=== What to do ===
Your output should be the entries below, exact in every detail.

[Excerpts from a dataset]

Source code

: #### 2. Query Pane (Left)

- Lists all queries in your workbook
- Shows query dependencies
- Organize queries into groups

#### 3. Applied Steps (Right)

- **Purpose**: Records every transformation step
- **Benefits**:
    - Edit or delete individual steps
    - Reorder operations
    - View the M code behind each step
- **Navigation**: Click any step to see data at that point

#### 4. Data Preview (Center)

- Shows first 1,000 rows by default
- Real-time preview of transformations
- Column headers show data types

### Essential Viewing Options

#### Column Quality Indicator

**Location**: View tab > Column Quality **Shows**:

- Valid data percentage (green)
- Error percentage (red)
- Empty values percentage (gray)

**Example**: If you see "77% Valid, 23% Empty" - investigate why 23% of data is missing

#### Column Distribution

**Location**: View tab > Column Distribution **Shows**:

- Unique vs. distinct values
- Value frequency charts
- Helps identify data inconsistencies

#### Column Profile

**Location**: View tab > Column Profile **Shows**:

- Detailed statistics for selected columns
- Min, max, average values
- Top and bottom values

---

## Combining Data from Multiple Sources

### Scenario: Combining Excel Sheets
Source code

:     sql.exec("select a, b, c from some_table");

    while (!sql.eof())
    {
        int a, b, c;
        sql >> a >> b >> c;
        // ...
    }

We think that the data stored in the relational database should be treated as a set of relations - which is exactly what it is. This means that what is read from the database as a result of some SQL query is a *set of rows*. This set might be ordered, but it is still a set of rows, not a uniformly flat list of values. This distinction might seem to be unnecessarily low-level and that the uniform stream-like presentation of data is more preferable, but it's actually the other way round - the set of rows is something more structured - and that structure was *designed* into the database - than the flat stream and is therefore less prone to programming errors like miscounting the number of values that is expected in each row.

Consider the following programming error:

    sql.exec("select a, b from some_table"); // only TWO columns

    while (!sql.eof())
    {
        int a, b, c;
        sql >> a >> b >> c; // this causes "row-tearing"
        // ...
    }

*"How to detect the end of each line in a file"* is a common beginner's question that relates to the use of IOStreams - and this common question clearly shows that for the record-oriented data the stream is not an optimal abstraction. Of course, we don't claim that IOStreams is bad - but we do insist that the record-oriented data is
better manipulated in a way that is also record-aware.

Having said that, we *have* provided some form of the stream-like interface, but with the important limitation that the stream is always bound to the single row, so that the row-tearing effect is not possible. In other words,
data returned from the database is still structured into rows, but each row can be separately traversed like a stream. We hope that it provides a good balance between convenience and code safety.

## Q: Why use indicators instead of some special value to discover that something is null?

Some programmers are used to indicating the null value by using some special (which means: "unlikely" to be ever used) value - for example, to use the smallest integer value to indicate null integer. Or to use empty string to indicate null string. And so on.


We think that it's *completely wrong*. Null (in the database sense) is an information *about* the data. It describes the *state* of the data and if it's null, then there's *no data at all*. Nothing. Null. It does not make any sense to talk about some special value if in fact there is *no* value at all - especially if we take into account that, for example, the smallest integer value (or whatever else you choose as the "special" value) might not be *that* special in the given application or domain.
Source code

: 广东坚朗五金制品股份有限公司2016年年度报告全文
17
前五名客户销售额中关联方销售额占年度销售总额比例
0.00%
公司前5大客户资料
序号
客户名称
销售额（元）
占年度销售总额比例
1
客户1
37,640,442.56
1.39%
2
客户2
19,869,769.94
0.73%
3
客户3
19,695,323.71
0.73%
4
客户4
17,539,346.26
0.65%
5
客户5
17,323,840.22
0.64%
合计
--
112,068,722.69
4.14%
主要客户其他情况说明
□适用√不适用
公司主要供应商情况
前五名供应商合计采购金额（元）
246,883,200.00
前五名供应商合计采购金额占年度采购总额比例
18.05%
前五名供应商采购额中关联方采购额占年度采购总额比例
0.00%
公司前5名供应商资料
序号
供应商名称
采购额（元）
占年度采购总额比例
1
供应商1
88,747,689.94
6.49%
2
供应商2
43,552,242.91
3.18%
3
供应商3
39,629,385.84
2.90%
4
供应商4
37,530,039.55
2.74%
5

=== Answer to the problem ===
Source code

: #### 2. Query Pane (Left)

- Lists all queries in your workbook
- Shows query dependencies
- Organize queries into groups

#### 3. Applied Steps (Right)

- **Purpose**: Records every transformation step
- **Benefits**:
    - Edit or delete individual steps
    - Reorder operations
    - View the M code behind each step
- **Navigation**: Click any step to see data at that point

#### 4. Data Preview (Center)

- Shows first 1,000 rows by default
- Real-time preview of transformations
- Column headers show data types

### Essential Viewing Options

#### Column Quality Indicator

**Location**: View tab > Column Quality **Shows**:

- Valid data percentage (green)
- Error percentage (red)
- Empty values percentage (gray)

**Example**: If you see "77% Valid, 23% Empty" - investigate why 23% of data is missing

#### Column Distribution

**Location**: View tab > Column Distribution **Shows**:

- Unique vs. distinct values
- Value frequency charts
- Helps identify data inconsistencies

#### Column Profile

**Location**: View tab > Column Profile **Shows**:

- Detailed statistics for selected columns
- Min, max, average values
- Top and bottom values

---

## Combining Data from Multiple Sources

### Scenario: Combining Excel Sheets
Source code

:     sql.exec("select a, b, c from some_table");

    while (!sql.eof())
    {
        int a, b, c;
        sql >> a >> b >> c;
        // ...
    }

We think that the data stored in the relational database should be treated as a set of relations - which is exactly what it is. This means that what is read from the database as a result of some SQL query is a *set of rows*. This set might be ordered, but it is still a set of rows, not a uniformly flat list of values. This distinction might seem to be unnecessarily low-level and that the uniform stream-like presentation of data is more preferable, but it's actually the other way round - the set of rows is something more structured - and that structure was *designed* into the database - than the flat stream and is therefore less prone to programming errors like miscounting the number of values that is expected in each row.

Consider the following programming error:

    sql.exec("select a, b from some_table"); // only TWO columns

    while (!sql.eof())
    {
        int a, b, c;
        sql >> a >> b >> c; // this causes "row-tearing"
        // ...
    }

*"How to detect the end of each line in a file"* is a common beginner's question that relates to the use of IOStreams - and this common question clearly shows that for the record-oriented data the stream is not an optimal abstraction. Of course, we don't claim that IOStreams is bad - but we do insist that the record-oriented data is
better manipulated in a way that is also record-aware.

Having said that, we *have* provided some form of the stream-like interface, but with the important limitation that the stream is always bound to the single row, so that the row-tearing effect is not possible. In other words,
data returned from the database is still structured into rows, but each row can be separately traversed like a stream. We hope that it provides a good balance between convenience and code safety.

## Q: Why use indicators instead of some special value to discover that something is null?

Some programmers are used to indicating the null value by using some special (which means: "unlikely" to be ever used) value - for example, to use the smallest integer value to indicate null integer. Or to use empty string to indicate null string. And so on.


We think that it's *completely wrong*. Null (in the database sense) is an information *about* the data. It describes the *state* of the data and if it's null, then there's *no data at all*. Nothing. Null. It does not make any sense to talk about some special value if in fact there is *no* value at all - especially if we take into account that, for example, the smallest integer value (or whatever else you choose as the "special" value) might not be *that* special in the given application or domain.
Source code

: 广东坚朗五金制品股份有限公司2016年年度报告全文
17
前五名客户销售额中关联方销售额占年度销售总额比例
0.00%
公司前5大客户资料
序号
客户名称
销售额（元）
占年度销售总额比例
1
客户1
37,640,442.56
1.39%
2
客户2
19,869,769.94
0.73%
3
客户3
19,695,323.71
0.73%
4
客户4
17,539,346.26
0.65%
5
客户5
17,323,840.22
0.64%
合计
--
112,068,722.69
4.14%
主要客户其他情况说明
□适用√不适用
公司主要供应商情况
前五名供应商合计采购金额（元）
246,883,200.00
前五名供应商合计采购金额占年度采购总额比例
18.05%
前五名供应商采购额中关联方采购额占年度采购总额比例
0.00%
公司前5名供应商资料
序号
供应商名称
采购额（元）
占年度采购总额比例
1
供应商1
88,747,689.94
6.49%
2
供应商2
43,552,242.91
3.18%
3
供应商3
39,629,385.84
2.90%
4
供应商4
37,530,039.55
2.74%
5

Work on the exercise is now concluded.